ASSIGNMENT A. In the account of the sailing day, rewrite the part that opens with the words containing "It was an early" and closes with "waters during Sunset.", replacing "Tangalooma" with "Kooringal" throughout.
ASSIGNMENT B. Reproduce verbatim the part of the records that opens with the line containing "Over which range" and runs through the end of the records, omitting the pictures.

A couple of weeks ago I went on an Adventure Sailing Day courtesy of a gift experience that Rach bought me for my birthday.
It was an early start when we slipped out into Moreton Bay on our way out to Moreton Island. It dawned on me that this was actually the first time I'd been out on a boat in Moreton Bay, besides catching the ferry over to Stradbroke Island. I never realised how many Island there are just a short sail away from Brisbane.
We sailed past St Helena Island and Green Island, spotting numerous Dolphins on the way and made our way over to Tangalooma on the protected west side of Moreton Island.
Once a Whaling Station, Tangalooma is now best known for it's Wild Dolphin Resort where you can stay at the hotel and then hand-feed the bottlenose dolphins which swim right up to the beach in the shallow waters during Sunset.
This time though I wasn't diving, just snorkelling.
Unfortunately, as I jumped from the boat into the water I somehow managed to lose my snorkel. So for the first 20 minutes in the water I had to swim around in the water with only a face mask and no snorkel. I'm no free-diver so this became quite exhausting trying to hold my breath for long periods so I could get the snorkelling experience. Luckily some of the other passengers became tired quite quickly and went back to the boat so I managed to get one of their snorkels.

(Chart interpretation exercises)
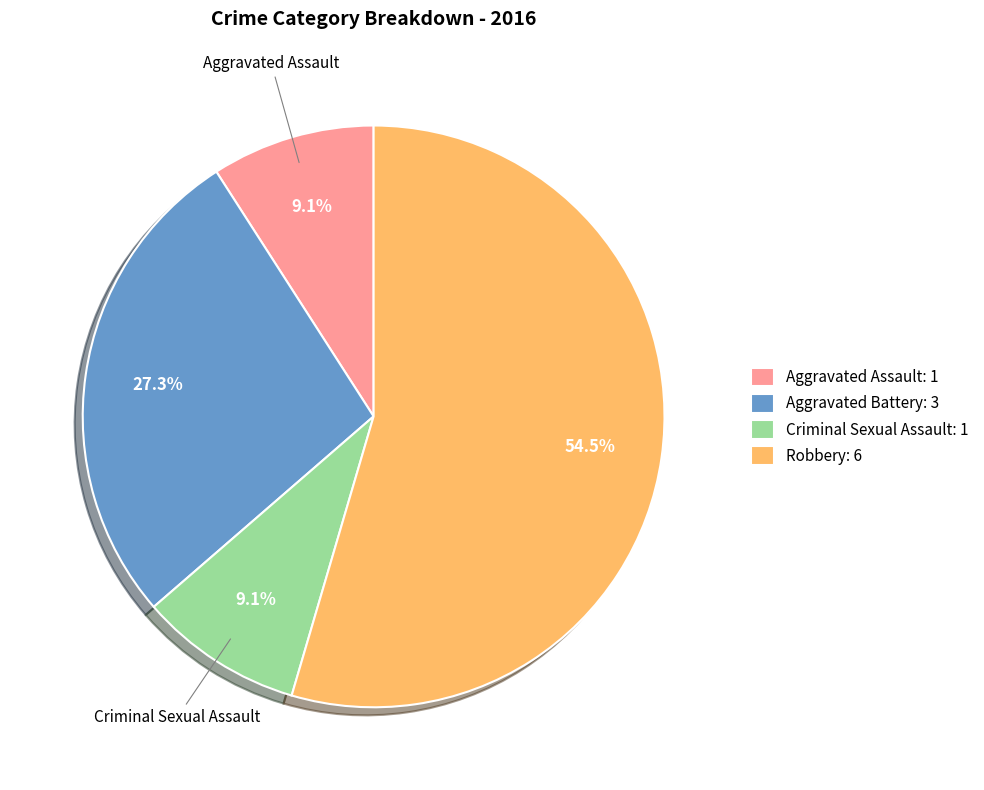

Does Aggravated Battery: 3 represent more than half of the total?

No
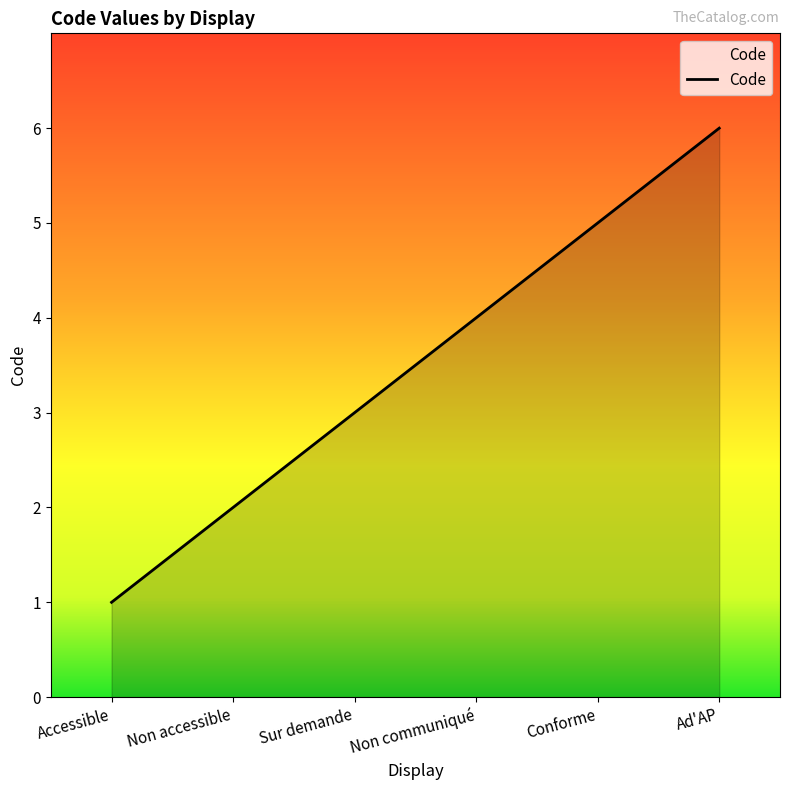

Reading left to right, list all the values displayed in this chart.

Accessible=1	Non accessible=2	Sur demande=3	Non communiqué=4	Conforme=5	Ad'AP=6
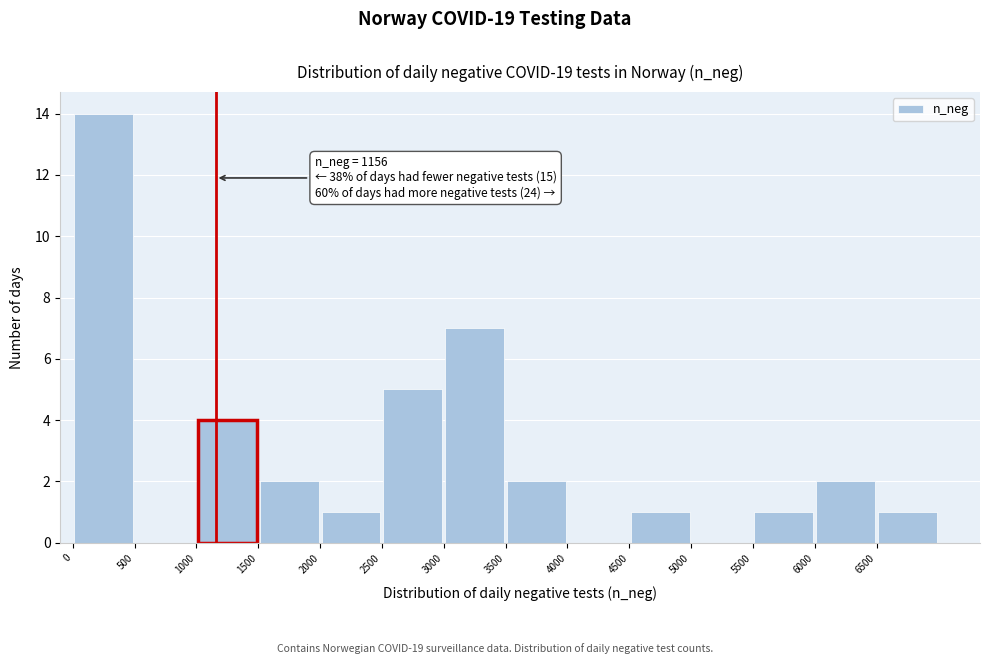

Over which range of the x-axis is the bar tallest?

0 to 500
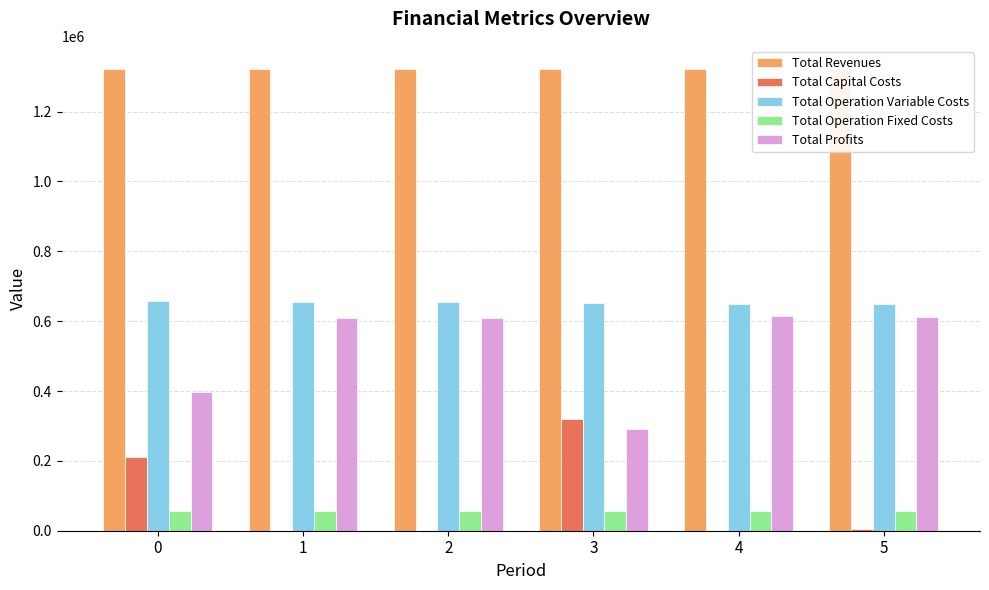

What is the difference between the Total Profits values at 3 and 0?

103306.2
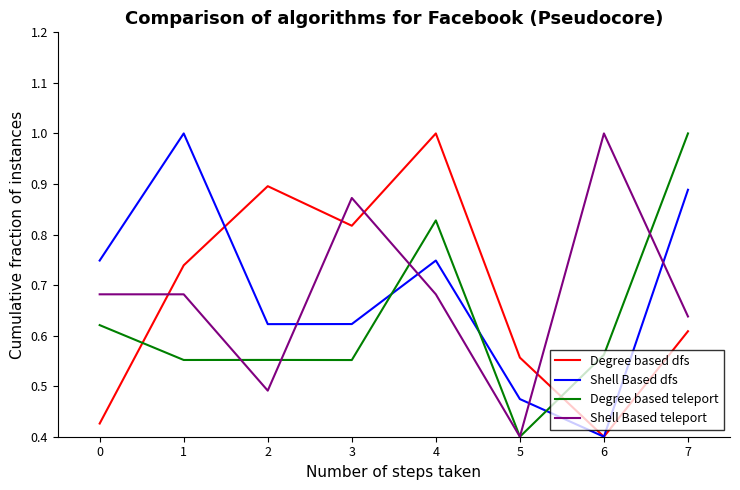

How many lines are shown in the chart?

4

ANSWER A.
It was an early start when we slipped out into Moreton Bay on our way out to Moreton Island. It dawned on me that this was actually the first time I'd been out on a boat in Moreton Bay, besides catching the ferry over to Stradbroke Island. I never realised how many Island there are just a short sail away from Brisbane.
We sailed past St Helena Island and Green Island, spotting numerous Dolphins on the way and made our way over to Kooringal on the protected west side of Moreton Island.
Once a Whaling Station, Kooringal is now best known for it's Wild Dolphin Resort where you can stay at the hotel and then hand-feed the bottlenose dolphins which swim right up to the beach in the shallow waters during Sunset.

ANSWER B.
Over which range of the x-axis is the bar tallest?

0 to 500

What is the difference between the Total Profits values at 3 and 0?

103306.2

How many lines are shown in the chart?

4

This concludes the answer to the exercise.